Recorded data
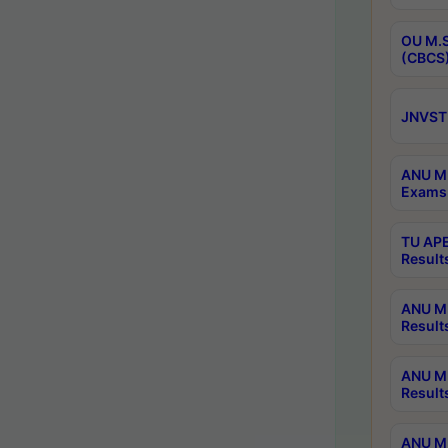
OU M.S
(CBCS)
JNVST 
ANU M.
Exams 
TU APE
Result
ANU MP
Result
ANU M.
Result
ANU M.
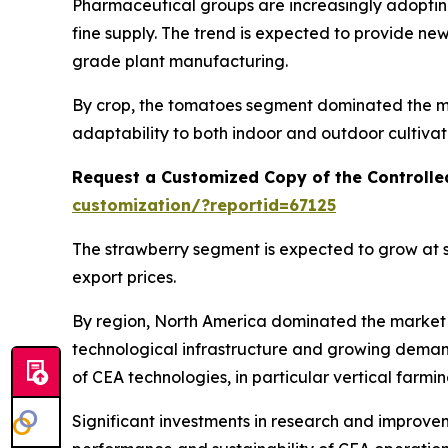
Pharmaceutical groups are increasingly adopting
fine supply. The trend is expected to provide n
grade plant manufacturing.
By crop, the tomatoes segment dominated the mar
adaptability to both indoor and outdoor cultivat
Request a Customized Copy of the Controlle
customization/?reportid=67125
The strawberry segment is expected to grow at s
export prices.
By region, North America dominated the market i
technological infrastructure and growing deman
of CEA technologies, in particular vertical farmi
Significant investments in research and improvem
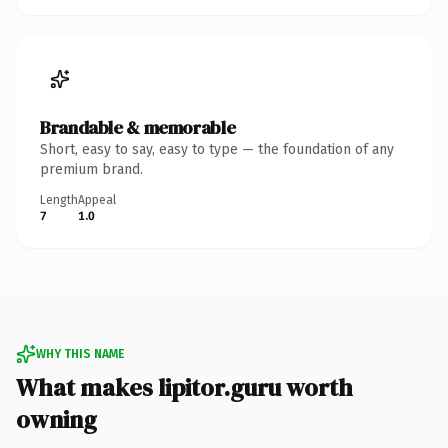
Brandable & memorable
Short, easy to say, easy to type — the foundation of any
premium brand.
Length
Appeal
7
1.0
WHY THIS NAME
What makes lipitor.guru worth
owning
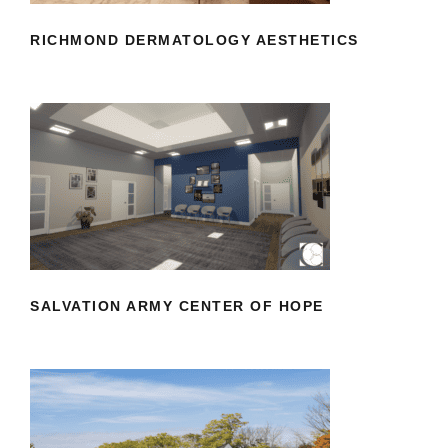
RICHMOND DERMATOLOGY AESTHETICS
SALVATION ARMY CENTER OF HOPE
SALVATION ARMY CENTER OF HOPE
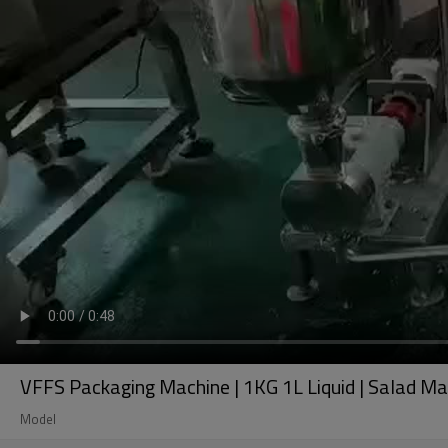
VFFS Packaging Machine | 1KG 1L Liquid | Salad May
Model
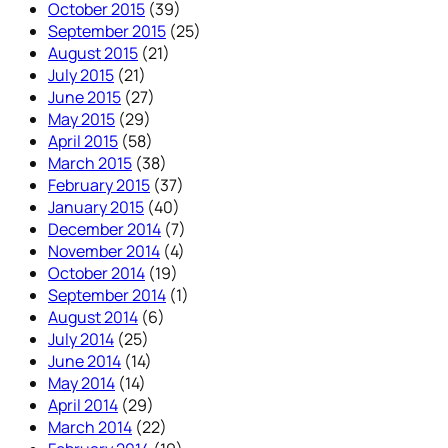
October 2015
(39)
September 2015
(25)
August 2015
(21)
July 2015
(21)
June 2015
(27)
May 2015
(29)
April 2015
(58)
March 2015
(38)
February 2015
(37)
January 2015
(40)
December 2014
(7)
November 2014
(4)
October 2014
(19)
September 2014
(1)
August 2014
(6)
July 2014
(25)
June 2014
(14)
May 2014
(14)
April 2014
(29)
March 2014
(22)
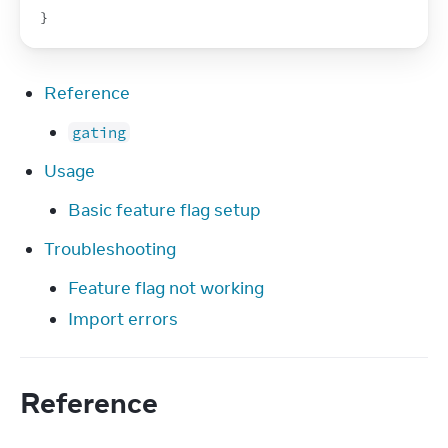
}
Reference
gating
Usage
Basic feature flag setup
Troubleshooting
Feature flag not working
Import errors
Reference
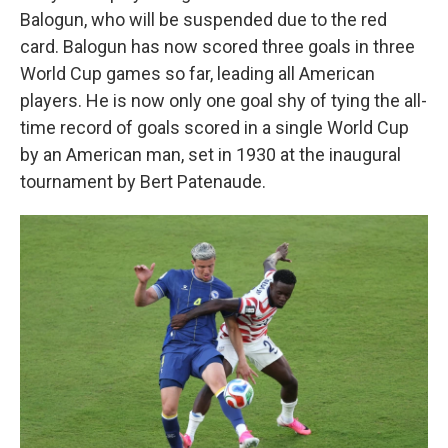
Balogun, who will be suspended due to the red
card. Balogun has now scored three goals in three
World Cup games so far, leading all American
players. He is now only one goal shy of tying the all-
time record of goals scored in a single World Cup
by an American man, set in 1930 at the inaugural
tournament by Bert Patenaude.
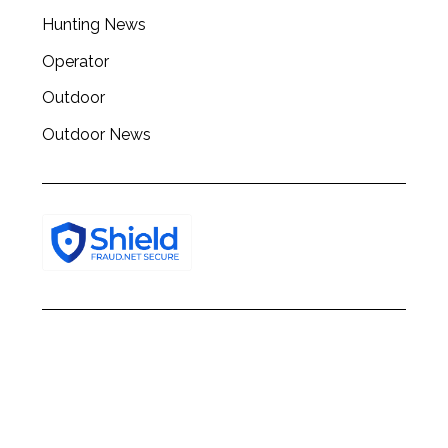
Hunting News
Operator
Outdoor
Outdoor News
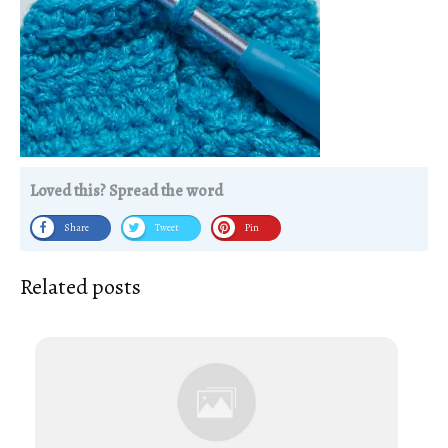
Loved this? Spread the word
Share
Tweet
Pin
Related posts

◆ What to work on:
Please state how many lines in the entries above include the string "expected", and write only that number.

◆ Solution for this problem:
2